• ACTIVIDAD A: En el fragmento sobre la música clásica, ¿en qué momento dice quien narra que siempre pone música clásica?
• ACTIVIDAD B: Reproduce sin cambios el pasaje del fragmento sobre la música clásica que va desde "-Pero ¿qué significa" hasta "que escuchar todo a la vez.".
• ACTIVIDAD C: Convierte en una lista el párrafo del fragmento sobre la música clásica que empieza con "Tienes que aprender a distinguir" y conserva sus datos principales.

• TEXTO EXTRAÍDO:
-Pero ¿qué significa entender la música clásica?- le pregunté, sabiendo que por más estúpidas que fueran mis preguntas nunca me haría sentir inadecuada.
-Tienes que escuchar.
-Pero, ¡escucho! Siempre pongo música clásica cuando estoy trabajando.
-No… sentarte a escuchar. Sin hacer nada más.
-OK… ¿qué más?
-Tienes que aprender a distinguir las diferentes melodías: la de los violines, con su propio ritmo, el cello, con su cadencia particular, los alientos, que nacen en otro lado… Y después, sentir cómo todo se une y forma la melodía principal. Tienes que escuchar todo a la vez.
-¿Cómo?
-Es pura práctica- aseguró. Pero mientras más lo pienso, más me convenzo de que no es práctica, es una cosmovisión. Una personalidad. Un don. Tú, hermano, que amas las palabras más que yo, que las evisceras y volteas al derecho y al revés para despojarlas de su rigidez y convertirlas en suspiros, en nostalgias, en celebraciones; tú, que sabes amar en la realidad y en la fantasía, que aprendiste a hacer armonía con tu voz para cantarle a la que es pasado, presente y futuro, la dueña de los hubieras y de los serán; tú, que quieres saberlo todo, que descifras y acabas por limar las puntas de los peñascos más escarpados; tú, que sientes el dolor de todo el Universo a través de una buena historia, de una correcta interpretación, de un verso que rima con tu alma de poeta, tú sabes escuchar todo a la vez.
Tú inventas nombres para todos mis llamados. Tú eres poseedor de la mente que cuadricula y que, con la misma celeridad, disuelve los límites de las figuras geométricas para convertirlas en abstracciones, risotadas o abrazos virtuales. Tú buscas el amanecer para salvar tu corazón, y el atardecer para alimentar tu espíritu. Le sonríes a los distantes de blancas pelucas y anteojos sabihondos y luego, a solas, atraviesas la burbuja para refugiarte en el espacio en que todo es posible, sin pizca de presunción, sin dejo de petulancia, no habitándolo para decir que lo habitas sino porque tienes ahí tu jergón, tu viejo manuscrito, tu pluma de faisán para poner en el gorro de un mitológico héroe de bosque, en la infancia, para buscar en los reveses de las palabras la Verdad, en la adultez.

• CONJUNTO DE DATOS:
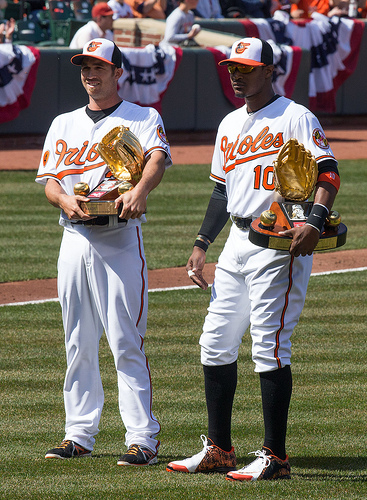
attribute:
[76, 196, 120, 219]
belt — black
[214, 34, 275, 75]
hat — orange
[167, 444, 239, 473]
shoe — white and orange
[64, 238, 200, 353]
pants — white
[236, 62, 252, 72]
lens — yellow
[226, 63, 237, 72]
lens — yellow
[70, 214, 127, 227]
belt — black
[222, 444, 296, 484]
shoe — black, white, and orange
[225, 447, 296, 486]
shoe — white and orange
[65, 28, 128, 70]
hat — orange, black, and white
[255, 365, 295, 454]
sock — long, black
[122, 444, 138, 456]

• RESULTADO DEL EJERCICIO A: Cuando está trabajando.

• RESULTADO DEL EJERCICIO B:
-Pero ¿qué significa entender la música clásica?- le pregunté, sabiendo que por más estúpidas que fueran mis preguntas nunca me haría sentir inadecuada.
-Tienes que escuchar.
-Pero, ¡escucho! Siempre pongo música clásica cuando estoy trabajando.
-No… sentarte a escuchar. Sin hacer nada más.
-OK… ¿qué más?
-Tienes que aprender a distinguir las diferentes melodías: la de los violines, con su propio ritmo, el cello, con su cadencia particular, los alientos, que nacen en otro lado… Y después, sentir cómo todo se une y forma la melodía principal. Tienes que escuchar todo a la vez.

• RESULTADO DEL EJERCICIO C:
- Hay que aprender a distinguir las diferentes melodías:
  - la de los violines, con su propio ritmo;
  - la del cello, con su cadencia particular;
  - la de los alientos, que nacen en otro lado.
- Después, hay que sentir cómo todo se une y forma la melodía principal.
- Hay que escuchar todo a la vez.